Malaga, Spain| While Málaga was long considered just a stopover on the way to southern Spain’s Costa del Sol beach resorts, in recent years a buzz has developed around the Andalucian city. There is a brand-new $100 million port promenade filled with restaurants and a bold new branch of Paris’s Centre Pompidou built in the form of a colorful glass cube. A handful of other major new museums include one devoted to one of the city’s most famous sons, Pablo Picasso—it’s also the hometown of another famous Spanish export, actor Antonio Banderas. Where once many buildings were dilapidated, an entire swath of the historic center is now pedestrianized and filled with shoppers, diners and street musicians. Tapas bars with outdoor tables line the old town’s Calle Strachan, while all over Málaga a boom in fine dining is taking place. The city makes a fine base for day trips to many of Andalucía’s most famous sites.
Cartagena, Spain | There are more than two millennia of history to embrace in this port city in Spain's southeastern Murcia region. While Cartagena is famously home to the second-largest Roman amphitheater on the Iberian Peninsula, the city is much more than just spectacular ancient ruins.

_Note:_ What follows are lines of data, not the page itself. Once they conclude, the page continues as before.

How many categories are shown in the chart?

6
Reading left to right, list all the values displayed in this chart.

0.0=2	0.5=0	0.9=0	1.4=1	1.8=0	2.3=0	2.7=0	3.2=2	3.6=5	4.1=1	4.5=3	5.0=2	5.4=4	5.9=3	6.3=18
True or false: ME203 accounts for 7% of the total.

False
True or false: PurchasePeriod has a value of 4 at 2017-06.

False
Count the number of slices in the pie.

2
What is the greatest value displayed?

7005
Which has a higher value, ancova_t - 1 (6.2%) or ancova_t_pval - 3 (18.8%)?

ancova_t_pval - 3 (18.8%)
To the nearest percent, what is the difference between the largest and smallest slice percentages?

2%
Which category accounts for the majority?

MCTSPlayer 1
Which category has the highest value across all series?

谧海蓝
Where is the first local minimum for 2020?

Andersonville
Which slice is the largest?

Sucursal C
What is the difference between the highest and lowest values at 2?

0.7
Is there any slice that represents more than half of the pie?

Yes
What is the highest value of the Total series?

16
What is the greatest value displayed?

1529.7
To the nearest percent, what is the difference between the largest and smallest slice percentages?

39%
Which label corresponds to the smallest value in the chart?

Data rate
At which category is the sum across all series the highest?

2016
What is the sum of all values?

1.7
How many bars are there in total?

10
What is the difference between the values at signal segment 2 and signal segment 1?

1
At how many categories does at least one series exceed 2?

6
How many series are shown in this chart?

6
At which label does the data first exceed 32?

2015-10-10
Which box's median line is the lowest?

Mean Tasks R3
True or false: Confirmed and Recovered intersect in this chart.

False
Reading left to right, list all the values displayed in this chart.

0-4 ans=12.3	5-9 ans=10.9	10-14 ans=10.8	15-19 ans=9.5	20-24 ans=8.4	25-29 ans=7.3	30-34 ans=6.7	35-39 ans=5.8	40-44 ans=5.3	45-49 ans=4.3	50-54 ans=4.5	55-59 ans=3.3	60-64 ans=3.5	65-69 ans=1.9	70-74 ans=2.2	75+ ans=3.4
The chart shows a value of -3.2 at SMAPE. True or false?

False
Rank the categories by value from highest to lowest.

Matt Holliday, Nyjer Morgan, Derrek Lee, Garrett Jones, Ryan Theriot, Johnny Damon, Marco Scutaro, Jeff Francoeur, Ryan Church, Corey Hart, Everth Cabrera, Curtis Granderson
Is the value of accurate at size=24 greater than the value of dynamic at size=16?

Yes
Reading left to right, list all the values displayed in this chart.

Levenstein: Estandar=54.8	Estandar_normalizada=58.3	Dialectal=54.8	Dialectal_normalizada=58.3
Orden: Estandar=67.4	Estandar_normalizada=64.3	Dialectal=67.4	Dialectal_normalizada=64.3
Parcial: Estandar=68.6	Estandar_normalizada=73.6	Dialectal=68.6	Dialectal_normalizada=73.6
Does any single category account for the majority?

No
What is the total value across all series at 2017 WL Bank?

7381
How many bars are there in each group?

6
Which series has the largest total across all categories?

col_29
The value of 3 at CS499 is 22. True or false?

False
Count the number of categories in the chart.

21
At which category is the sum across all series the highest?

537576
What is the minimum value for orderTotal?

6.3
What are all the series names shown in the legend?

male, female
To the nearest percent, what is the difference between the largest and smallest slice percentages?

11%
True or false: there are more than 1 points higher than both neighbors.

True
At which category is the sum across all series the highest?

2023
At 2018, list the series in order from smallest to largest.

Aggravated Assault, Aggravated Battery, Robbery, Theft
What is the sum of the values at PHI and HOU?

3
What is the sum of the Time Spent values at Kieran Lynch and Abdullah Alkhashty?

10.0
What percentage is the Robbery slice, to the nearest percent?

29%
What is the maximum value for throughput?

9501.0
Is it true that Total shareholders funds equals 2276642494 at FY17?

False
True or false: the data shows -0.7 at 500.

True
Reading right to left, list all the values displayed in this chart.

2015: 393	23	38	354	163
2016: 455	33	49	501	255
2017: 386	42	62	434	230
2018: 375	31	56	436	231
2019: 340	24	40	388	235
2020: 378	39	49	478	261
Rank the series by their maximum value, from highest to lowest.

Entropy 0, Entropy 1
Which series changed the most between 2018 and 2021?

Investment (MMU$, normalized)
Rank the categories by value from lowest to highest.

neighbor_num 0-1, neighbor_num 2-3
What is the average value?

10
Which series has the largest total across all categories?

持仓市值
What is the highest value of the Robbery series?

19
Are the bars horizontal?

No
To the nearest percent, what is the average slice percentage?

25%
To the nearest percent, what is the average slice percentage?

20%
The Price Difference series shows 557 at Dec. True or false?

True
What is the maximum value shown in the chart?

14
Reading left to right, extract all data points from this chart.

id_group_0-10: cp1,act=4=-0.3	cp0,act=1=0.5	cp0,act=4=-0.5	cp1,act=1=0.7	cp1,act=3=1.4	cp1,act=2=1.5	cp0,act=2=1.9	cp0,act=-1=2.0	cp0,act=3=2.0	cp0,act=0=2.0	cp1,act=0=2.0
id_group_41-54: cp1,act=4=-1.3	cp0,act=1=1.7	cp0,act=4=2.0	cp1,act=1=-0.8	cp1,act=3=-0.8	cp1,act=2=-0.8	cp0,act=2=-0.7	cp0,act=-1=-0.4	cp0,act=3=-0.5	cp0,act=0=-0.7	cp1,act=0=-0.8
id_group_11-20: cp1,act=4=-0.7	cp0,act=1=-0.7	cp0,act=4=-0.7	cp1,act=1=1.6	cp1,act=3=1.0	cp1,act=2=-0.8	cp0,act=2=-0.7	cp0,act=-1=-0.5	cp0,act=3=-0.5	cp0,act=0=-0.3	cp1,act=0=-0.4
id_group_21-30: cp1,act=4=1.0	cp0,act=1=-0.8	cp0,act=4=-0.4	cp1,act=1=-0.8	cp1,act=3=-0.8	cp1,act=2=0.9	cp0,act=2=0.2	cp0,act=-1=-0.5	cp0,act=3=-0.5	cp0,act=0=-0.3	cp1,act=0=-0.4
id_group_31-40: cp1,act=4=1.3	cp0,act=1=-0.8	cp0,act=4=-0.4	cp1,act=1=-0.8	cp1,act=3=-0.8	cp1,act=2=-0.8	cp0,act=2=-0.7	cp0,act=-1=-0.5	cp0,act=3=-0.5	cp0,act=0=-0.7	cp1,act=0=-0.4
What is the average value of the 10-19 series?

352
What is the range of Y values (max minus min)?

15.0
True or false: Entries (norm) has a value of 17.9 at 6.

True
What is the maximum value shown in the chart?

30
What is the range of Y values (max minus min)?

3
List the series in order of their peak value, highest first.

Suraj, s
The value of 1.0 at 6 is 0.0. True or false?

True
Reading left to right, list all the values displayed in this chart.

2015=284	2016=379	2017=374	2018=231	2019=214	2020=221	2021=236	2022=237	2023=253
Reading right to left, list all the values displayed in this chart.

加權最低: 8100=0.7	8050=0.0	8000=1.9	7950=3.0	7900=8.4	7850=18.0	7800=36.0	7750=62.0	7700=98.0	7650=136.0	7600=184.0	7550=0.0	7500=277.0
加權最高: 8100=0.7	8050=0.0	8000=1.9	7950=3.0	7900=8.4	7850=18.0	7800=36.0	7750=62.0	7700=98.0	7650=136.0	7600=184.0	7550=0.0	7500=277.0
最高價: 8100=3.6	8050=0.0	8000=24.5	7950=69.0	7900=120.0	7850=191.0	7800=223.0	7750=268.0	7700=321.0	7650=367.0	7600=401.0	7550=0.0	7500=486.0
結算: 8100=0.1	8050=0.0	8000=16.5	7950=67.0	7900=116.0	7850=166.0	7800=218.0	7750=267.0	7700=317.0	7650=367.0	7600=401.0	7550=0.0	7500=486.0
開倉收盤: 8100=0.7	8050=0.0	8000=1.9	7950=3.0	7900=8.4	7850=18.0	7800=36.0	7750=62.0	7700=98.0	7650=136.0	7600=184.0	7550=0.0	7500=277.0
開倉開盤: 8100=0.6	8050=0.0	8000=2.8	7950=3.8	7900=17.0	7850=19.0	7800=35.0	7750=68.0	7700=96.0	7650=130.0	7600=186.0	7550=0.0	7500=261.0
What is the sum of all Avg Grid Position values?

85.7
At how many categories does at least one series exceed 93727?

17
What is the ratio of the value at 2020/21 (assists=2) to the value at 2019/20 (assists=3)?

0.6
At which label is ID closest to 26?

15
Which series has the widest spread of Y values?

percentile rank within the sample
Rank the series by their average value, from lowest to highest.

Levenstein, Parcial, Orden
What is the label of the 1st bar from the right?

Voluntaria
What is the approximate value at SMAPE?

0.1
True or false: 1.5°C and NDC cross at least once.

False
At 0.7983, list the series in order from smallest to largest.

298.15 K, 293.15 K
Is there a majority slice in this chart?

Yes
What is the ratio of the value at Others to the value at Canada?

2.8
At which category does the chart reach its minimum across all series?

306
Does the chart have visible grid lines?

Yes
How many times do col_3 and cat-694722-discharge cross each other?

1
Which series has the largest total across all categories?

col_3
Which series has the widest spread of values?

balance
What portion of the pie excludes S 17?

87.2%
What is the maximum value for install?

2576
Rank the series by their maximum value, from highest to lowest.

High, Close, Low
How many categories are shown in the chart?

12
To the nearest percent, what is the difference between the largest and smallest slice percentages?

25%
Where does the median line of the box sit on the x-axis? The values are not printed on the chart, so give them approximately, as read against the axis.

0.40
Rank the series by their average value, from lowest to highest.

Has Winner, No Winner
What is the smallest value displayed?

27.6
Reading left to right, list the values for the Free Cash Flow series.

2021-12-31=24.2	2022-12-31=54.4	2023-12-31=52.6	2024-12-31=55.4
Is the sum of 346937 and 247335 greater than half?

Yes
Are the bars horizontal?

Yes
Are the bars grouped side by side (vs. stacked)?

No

Rome (Civitavecchia), Italy | Once in the Eternal City you can fill your day with museums, churches, archaeological sites, traditional trattorias, artisan shops and, of course, gelato. The Colosseum and the Vatican Museums are Rome's superstar attractions, but there are plenty of quieter gems to explore. For food lovers there are the markets in Campo de' Fiori or the slightly farther flung Testaccio. The hip neighborhood of Monti, next to the Colosseum, has a vibrant piazza scene and boutique shopping, while the Villa Borghese offers a green oasis with a view towards Saint Peter’s Basilica and the masterpiece-filled Galleria Borghese. Although Rome might not have been built in one day, you'll certainly be able to see the highlights and top things to do in Rome in 24 hours.